───── Textausschnitt ─────

Der Autor selbst hat dieses für jeden Nichtjuristen nicht nachvollziehbare Ergebnis unzählige Male erleben müssen. Aus Verärgerung über die Dreistigkeit mancher Abmahner und/oder ihrer Anwälte hat er daher sogar einer in einem Prozess gerichtlich zu Protokoll nehmen lassen, dass er davon ausgehe, dass der Abmahnende, der ihm wortstark im Gerichtssaal noch gegenüber saß, spätestens nach einer Woche keine Post mehr annehmen und der Anwalt sein Mandat zu diesem Zeitpunkt wahrscheinlich schon längst niedergelegt haben wird.
Natürlich wehrten sich sowohl Prozessvertreter als auch der Abmahner vehement gegen eine solche „unverschämte Behauptung“. Doch was passierte? Nur 3 Tage später legte der Anwalt das Mandat nieder und der Mandant war unbekannt verzogen. Die klar obsiegende Partei blieb (wieder einmal) auf allen Kosten sitzen.
In einem anderen Fall hatte ein weiterer - angeblich wichtiger - Gewerbetreibender ganze 150 Euro Umsatz in 2 Monaten erwirtschaftet, was ihn nach seiner Ansicht nach nun dazu berechtigte, zeitgleich 35 Abmahnungen zu versenden. Sein Anwalt fand dies ebenfalls völlig in Ordnung und mahnte für seinen Mandanten massiv ab.

───── Zu prüfende Daten ─────

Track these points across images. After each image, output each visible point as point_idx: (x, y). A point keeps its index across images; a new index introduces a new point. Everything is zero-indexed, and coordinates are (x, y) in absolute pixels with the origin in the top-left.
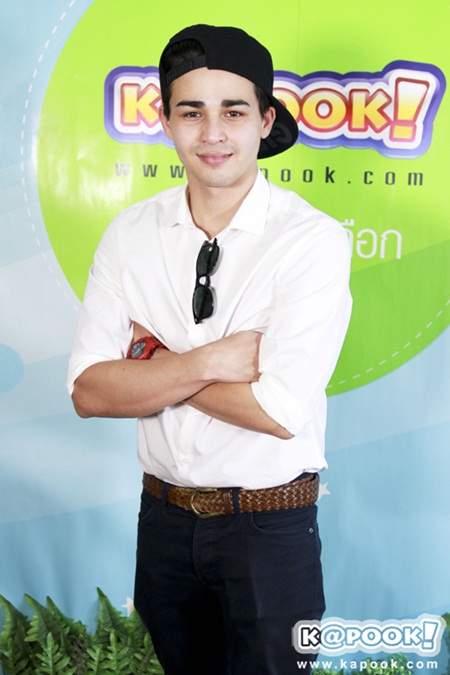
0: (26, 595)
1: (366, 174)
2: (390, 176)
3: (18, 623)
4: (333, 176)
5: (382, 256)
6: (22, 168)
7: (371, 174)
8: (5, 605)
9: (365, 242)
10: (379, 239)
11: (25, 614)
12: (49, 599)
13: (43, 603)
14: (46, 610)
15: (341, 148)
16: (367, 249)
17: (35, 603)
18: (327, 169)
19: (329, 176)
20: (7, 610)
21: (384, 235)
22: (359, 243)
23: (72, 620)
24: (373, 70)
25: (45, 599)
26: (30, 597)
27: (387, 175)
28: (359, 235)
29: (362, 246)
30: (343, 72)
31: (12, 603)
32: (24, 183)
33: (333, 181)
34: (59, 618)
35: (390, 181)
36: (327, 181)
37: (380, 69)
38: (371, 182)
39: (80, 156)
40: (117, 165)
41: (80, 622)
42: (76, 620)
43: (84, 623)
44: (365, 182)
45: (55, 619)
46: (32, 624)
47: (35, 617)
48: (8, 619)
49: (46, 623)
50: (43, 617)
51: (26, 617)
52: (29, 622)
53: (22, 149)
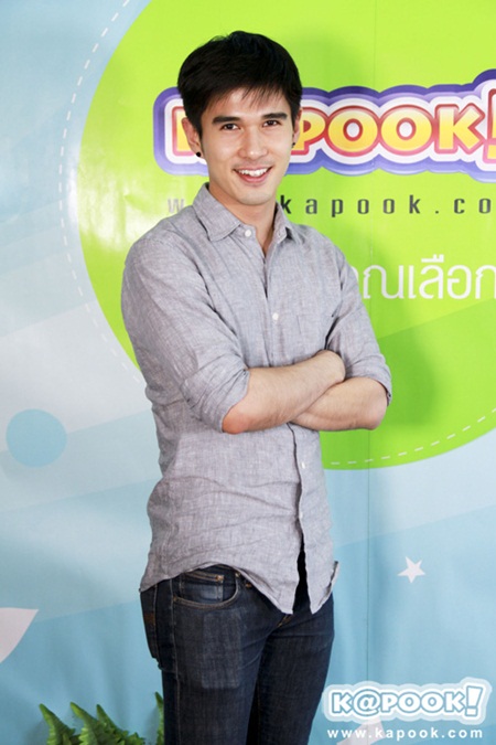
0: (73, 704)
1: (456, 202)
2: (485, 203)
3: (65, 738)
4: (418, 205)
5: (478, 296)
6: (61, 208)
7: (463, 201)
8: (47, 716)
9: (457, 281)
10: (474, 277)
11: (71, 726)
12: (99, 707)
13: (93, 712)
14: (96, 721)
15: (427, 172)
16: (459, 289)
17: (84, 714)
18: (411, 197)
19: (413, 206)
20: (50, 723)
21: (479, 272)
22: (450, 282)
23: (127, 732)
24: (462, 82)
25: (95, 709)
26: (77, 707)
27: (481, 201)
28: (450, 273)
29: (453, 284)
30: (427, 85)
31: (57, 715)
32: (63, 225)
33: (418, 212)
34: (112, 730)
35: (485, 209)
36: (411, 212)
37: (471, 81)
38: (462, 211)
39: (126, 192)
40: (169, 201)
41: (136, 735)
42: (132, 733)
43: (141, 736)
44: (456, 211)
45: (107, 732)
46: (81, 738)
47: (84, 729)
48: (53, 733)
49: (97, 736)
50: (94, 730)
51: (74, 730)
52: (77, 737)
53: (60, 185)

─────

> [Aufgaben zur Bearbeitung]:
**a)** Wie viele Tage nach der Behauptung im Gerichtssaal legte der Anwalt laut Textausschnitt sein Mandat nieder?
**b)** Schreiben Sie den Abschnitt des Textausschnitts von „Der Autor selbst“ bis einschließlich „niedergelegt haben wird.“ wörtlich ab.

> [Lösungen in Reihenfolge]:
**a)** Nur 3 Tage später.

**b)**
Der Autor selbst hat dieses für jeden Nichtjuristen nicht nachvollziehbare Ergebnis unzählige Male erleben müssen. Aus Verärgerung über die Dreistigkeit mancher Abmahner und/oder ihrer Anwälte hat er daher sogar einer in einem Prozess gerichtlich zu Protokoll nehmen lassen, dass er davon ausgehe, dass der Abmahnende, der ihm wortstark im Gerichtssaal noch gegenüber saß, spätestens nach einer Woche keine Post mehr annehmen und der Anwalt sein Mandat zu diesem Zeitpunkt wahrscheinlich schon längst niedergelegt haben wird.